- Bootable second-generation Xeon Phi processors
- 64 cores (256 threads) per node
- 16GB on-die MCDRAM per processor
- Up to 384GB of DDR4 RAM per node
- Four server nodes in 2U chassis
- Not a general-purpose server platform
- High processor TDP
It may look just like another rack-mount server, but in order to understand what Boston's Quattro 12256T is all about you need to be familiar with Intel's Xeon Phi processor, which is far removed from the regular Xeon CPUs typically found in such systems.
Developed as an alternative to market-leading Nvidia Tesla and AMD FirePro GPUs, the Phi takes the same approach of dumping complex chip architectures in favour of a huge number of much simpler cores. Equipped with their own RAM and high-speed interconnects linking all the cores together, GPUs were originally developed to handle graphics processing but can also be used alongside a conventional CPU to offload parallel processing workloads and, thereby, boost the performance of HPC applications.
The first release of the Xeon Phi was on a plug-in PCIe card, just like the Tesla, but the second generation, known as Knights Landing (KNL), is not just faster but also available in a standard CPU form factor ready to plug into a host processor socket. More than that, the new Xeon Phi can boot and run a standard x64 operating system, typically Linux, for easier integration into enterprise data centres with 16GB of on-die 'near memory' based on MCDRAM technology to further boost throughput. It is also available with optional support for direct connection to massively parallel HPC clusters using Intel's preferred Omni-Path technology.
The Quattro story of Phi
The Xeon Phi may be radically different from other Xeon processors, but the Boston Quattro server in which it's used here isn't. In fact the 2U Quattro chassis from Supermicro has been around for a number of years now and is effectively a mini-blade platform with four sleds instead of blades, each designed to take an independent server motherboard. These plug in at the rear of the unit with power provided by a pair of hot-swap 2000W supplies that, similarly, slide into place at the back.

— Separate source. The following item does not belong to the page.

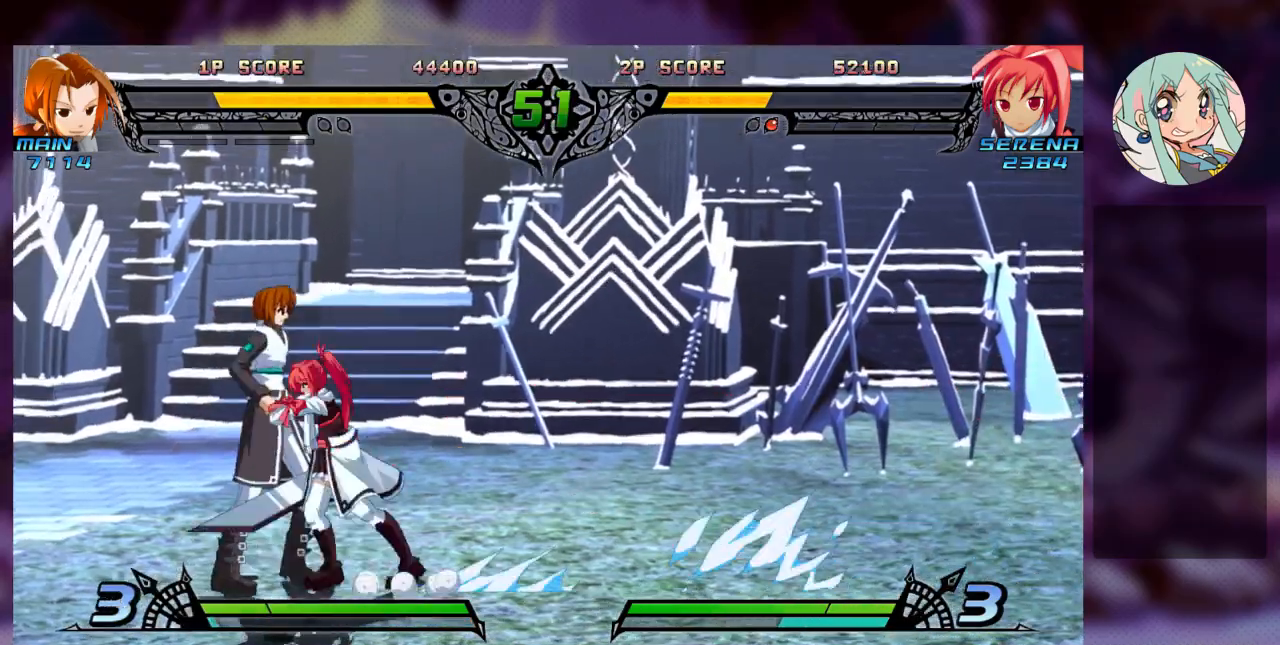
{"buttons": [], "left_stick": "down", "events": [[33, "SQUARE", "up"], [67, "TRIANGLE", "down"], [200, "TRIANGLE", "up"], [267, "R1", "down"], [333, "left_stick", "center"], [367, "R1", "up"], [400, "left_stick", "left"], [500, "left_stick", "down"]]}
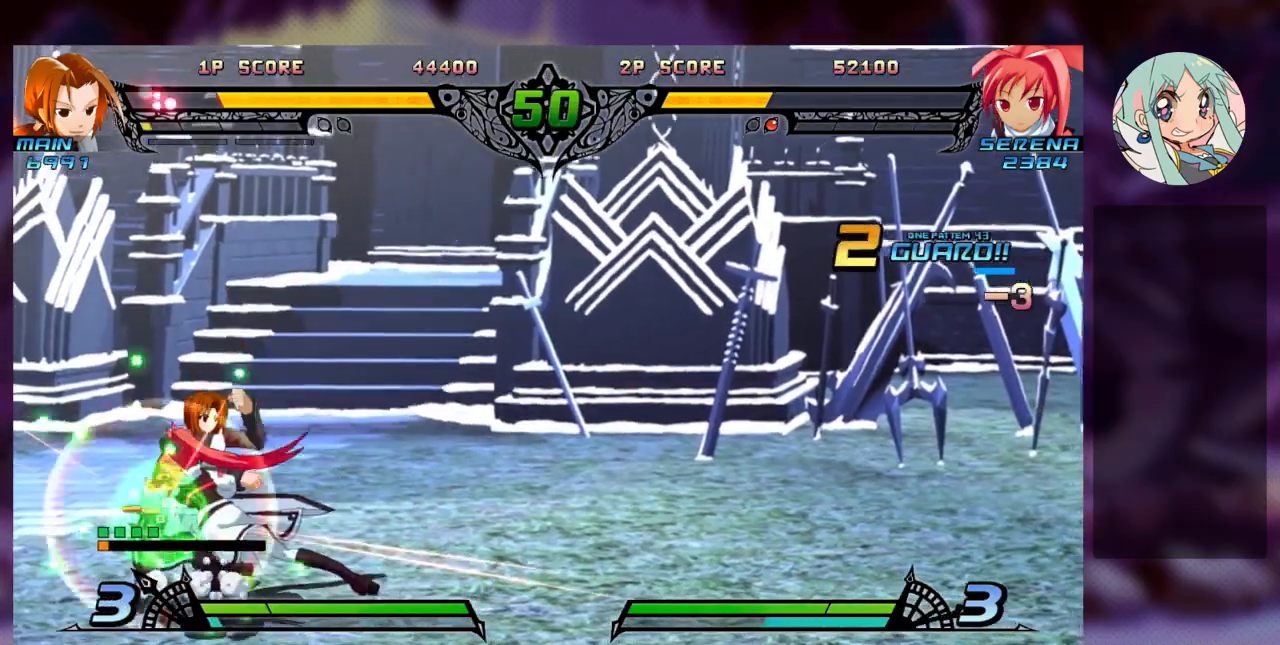
{"buttons": [], "left_stick": "center", "events": [[67, "R2", "down"], [67, "left_stick", "right"], [133, "R2", "up"], [167, "left_stick", "center"], [233, "R2", "down"], [300, "R2", "up"], [333, "R2", "down"], [467, "R2", "up"]]}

On a Quattro fitted with standard Xeon processors there's usually a small amount of disk or SSD storage located within the sleds themselves, but not on this model. Instead, the storage is arranged across the front of the unit and organised into four banks of three, one per node (server) connected via a passive backplane in the centre of the chassis.

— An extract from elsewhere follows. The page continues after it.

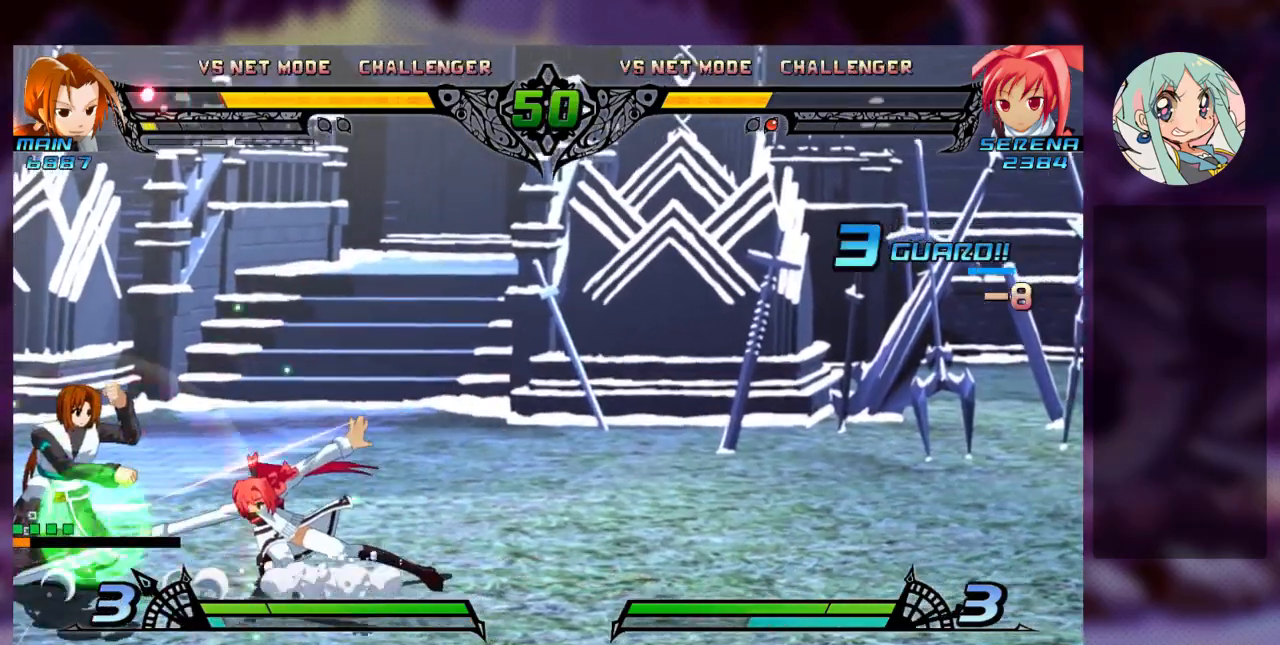
{"buttons": [], "left_stick": "left", "events": [[133, "left_stick", "right"], [233, "SQUARE", "down"], [267, "left_stick", "down-right"], [333, "SQUARE", "up"], [500, "left_stick", "left"]]}
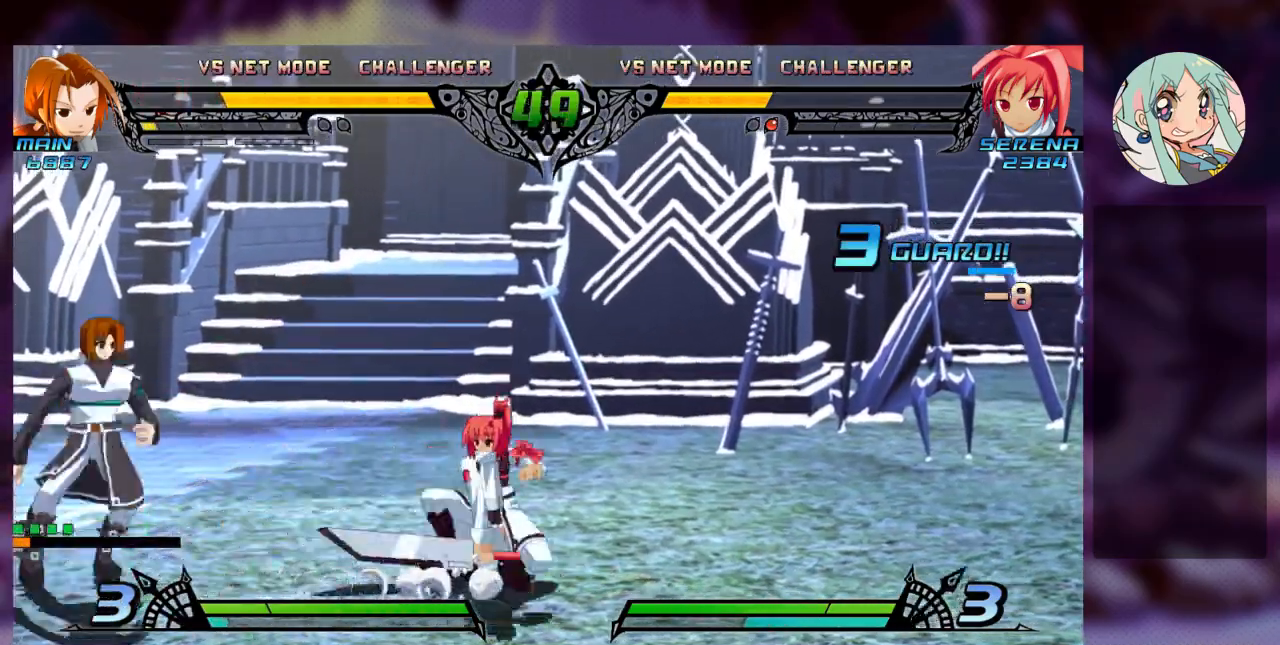
{"buttons": ["SQUARE"], "left_stick": "right", "events": [[67, "left_stick", "down"], [167, "TRIANGLE", "down"], [167, "left_stick", "right"], [233, "TRIANGLE", "up"], [500, "SQUARE", "down"]]}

The Xeon Phi also has a relatively high thermal rating (up to 260 Watts) which means that, even though there's only one per sled, it can get very hot in there, so there's a bank of fans in the middle of the unit and ducting in the sleds to direct the airflow and keep the processors cool. The end result is as noisy as you would expect -- but that's not really an issue on this kind of server, which will typically be locked away in a soundproofed machine room.
The Supermicro motherboard in the bottom of each sled has a single socket to take the Xeon Phi coprocessor, which is based on highly modified Intel Atom Silvermont cores and available in a number of variants.
The main differentiator is the number of usable cores/threads, our review system shipping with 1.3GHz Xeon Phi 7230 processors to give it 64 cores (256 threads) per node. Sitting in the middle of a three-SKU range, the alternatives are 1.4GHz chips with 68 cores (272 threads) and 1.5GHz with 72 cores (288 threads).
The processor is neatly sandwiched between two sets of DIMM slots able to take up 384GB of DDR4 RAM, which can be clocked at either 2133MHz or 2400MHz depending on the processor fitted. In addition each Xeon Phi chip has a further 16GB of high-performance multi-channel memory (MCDRAM) built in as standard on the die. This 4-5 times faster than DDR4 and, under application control, can be used as a high-speed cache, a distinct NUMA node or a combination of the two in order to keep all those cores fed with data and instructions.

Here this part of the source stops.